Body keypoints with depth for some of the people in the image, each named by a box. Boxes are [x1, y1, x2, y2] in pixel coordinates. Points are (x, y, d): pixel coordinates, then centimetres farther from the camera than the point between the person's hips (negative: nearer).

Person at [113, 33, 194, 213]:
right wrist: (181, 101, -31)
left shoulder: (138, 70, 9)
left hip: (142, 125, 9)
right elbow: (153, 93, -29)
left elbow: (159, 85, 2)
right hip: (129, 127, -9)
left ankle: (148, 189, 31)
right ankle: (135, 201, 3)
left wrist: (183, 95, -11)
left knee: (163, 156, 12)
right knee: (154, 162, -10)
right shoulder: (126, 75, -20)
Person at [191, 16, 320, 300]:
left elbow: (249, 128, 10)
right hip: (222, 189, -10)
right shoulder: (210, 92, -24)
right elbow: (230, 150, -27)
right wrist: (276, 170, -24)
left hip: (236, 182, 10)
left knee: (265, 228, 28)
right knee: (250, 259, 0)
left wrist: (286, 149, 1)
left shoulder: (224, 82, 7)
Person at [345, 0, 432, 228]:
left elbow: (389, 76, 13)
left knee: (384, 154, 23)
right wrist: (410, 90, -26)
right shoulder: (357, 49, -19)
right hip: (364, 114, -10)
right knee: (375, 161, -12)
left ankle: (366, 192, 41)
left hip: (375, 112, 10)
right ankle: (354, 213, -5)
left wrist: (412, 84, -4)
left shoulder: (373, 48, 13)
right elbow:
* * *
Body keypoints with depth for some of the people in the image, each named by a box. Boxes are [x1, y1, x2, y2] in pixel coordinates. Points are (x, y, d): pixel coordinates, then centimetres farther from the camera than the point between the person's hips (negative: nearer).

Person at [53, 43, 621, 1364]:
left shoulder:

→ ASSIGNMENT
Reproduce only the lines above, starting at the line with "right elbow: (230, 150, -27)" and ending at the line with "right wrist: (410, 90, -26)", exactly as written.

→ RESPONSE AREA
right elbow: (230, 150, -27)
right wrist: (276, 170, -24)
left hip: (236, 182, 10)
left knee: (265, 228, 28)
right knee: (250, 259, 0)
left wrist: (286, 149, 1)
left shoulder: (224, 82, 7)
Person at [345, 0, 432, 228]:
left elbow: (389, 76, 13)
left knee: (384, 154, 23)
right wrist: (410, 90, -26)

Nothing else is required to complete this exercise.